Mientras más exquisito sea el placer,
menos necesita de una teoría.
Dejar sobre el nochero un portarretratos
con la imagen del joven cuyos besos
apenas se han probado,
o con la del hombre maduro
cuya barba sugiere un cosquilleo exquisito.
Talvez con el rostro insinuante de la mejor amiga.
Agregar a este primer paso un baño fresco...
o tibio según las circunstancias,
antes de aplicar sobre la piel todavía húmeda
el perfume o la loción escogidos.
Volver a la habitación
envuelta en suave y fina toalla
(aunque mejor sin ella
como Venus cuando sale de las espumas del mar).
Disponer de inmediato los cojines y las sábanas
para crear dentro del recinto una atmósfera propicia
que ayude en todo caso a la futura felicidad.

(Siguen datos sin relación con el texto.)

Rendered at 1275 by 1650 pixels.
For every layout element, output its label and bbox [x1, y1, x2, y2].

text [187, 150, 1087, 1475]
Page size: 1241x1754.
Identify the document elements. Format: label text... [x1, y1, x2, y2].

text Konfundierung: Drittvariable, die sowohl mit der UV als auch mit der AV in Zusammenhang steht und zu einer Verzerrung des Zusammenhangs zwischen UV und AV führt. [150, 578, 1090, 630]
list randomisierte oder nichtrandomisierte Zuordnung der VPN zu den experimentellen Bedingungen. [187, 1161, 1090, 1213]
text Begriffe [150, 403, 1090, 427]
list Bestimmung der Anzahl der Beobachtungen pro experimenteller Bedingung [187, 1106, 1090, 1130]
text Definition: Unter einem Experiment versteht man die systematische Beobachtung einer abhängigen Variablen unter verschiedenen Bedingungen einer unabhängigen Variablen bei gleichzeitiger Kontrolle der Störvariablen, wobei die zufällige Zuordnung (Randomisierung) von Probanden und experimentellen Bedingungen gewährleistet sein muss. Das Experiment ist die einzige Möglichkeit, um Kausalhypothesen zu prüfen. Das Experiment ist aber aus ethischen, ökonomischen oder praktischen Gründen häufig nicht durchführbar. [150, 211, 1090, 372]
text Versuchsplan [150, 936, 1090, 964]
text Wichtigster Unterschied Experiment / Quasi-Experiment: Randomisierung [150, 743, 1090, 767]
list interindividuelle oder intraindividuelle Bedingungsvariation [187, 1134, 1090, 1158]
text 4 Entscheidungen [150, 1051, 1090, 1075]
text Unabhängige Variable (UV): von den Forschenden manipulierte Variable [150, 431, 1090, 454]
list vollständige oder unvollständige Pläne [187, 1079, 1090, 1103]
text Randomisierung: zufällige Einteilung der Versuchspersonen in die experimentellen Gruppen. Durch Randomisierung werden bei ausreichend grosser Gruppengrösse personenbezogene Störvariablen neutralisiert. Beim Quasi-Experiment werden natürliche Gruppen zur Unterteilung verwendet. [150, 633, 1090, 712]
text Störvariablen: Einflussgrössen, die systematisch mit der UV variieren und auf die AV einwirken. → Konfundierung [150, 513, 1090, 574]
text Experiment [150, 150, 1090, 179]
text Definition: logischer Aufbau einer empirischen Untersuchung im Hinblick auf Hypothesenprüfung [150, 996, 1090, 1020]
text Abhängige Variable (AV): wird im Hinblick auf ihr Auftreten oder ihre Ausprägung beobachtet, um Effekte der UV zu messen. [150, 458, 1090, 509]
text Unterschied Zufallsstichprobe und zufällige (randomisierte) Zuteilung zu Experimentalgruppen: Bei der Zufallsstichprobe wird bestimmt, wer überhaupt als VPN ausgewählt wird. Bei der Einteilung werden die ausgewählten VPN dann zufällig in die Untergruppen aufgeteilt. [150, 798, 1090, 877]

Enseguida, respirar profundo, relajarse.
Mirar hacia el cielo raso, como si el mismo Zeus
hubiera prometido recostarse en el mullido vientre,
o algún sátiro ansioso recordar con sus premuras
el verdadero camino de la felicidad.
A continuación separar las rodillas sin temores
y permitir que la luz de la tarde o la penumbra
acaricie minuciosa los muslos atezados.
Resbalar después con lentitud las manos
y hacer círculos sensuales alrededor del ombligo.
Como en ese punto la temperatura es cálida,
sobre todo si la estación es primavera,
puede iniciarse sin pausa el descenso definitivo.
Se mirarán alternativamente el movimiento
de los dedos y la imagen del portarretratos,
hasta que surja el capullo (como un danzarín
enloquecido por el fuego de los temblores íntimos)
y derrame sin escrúpulo su copa nectárea y su ambrosía.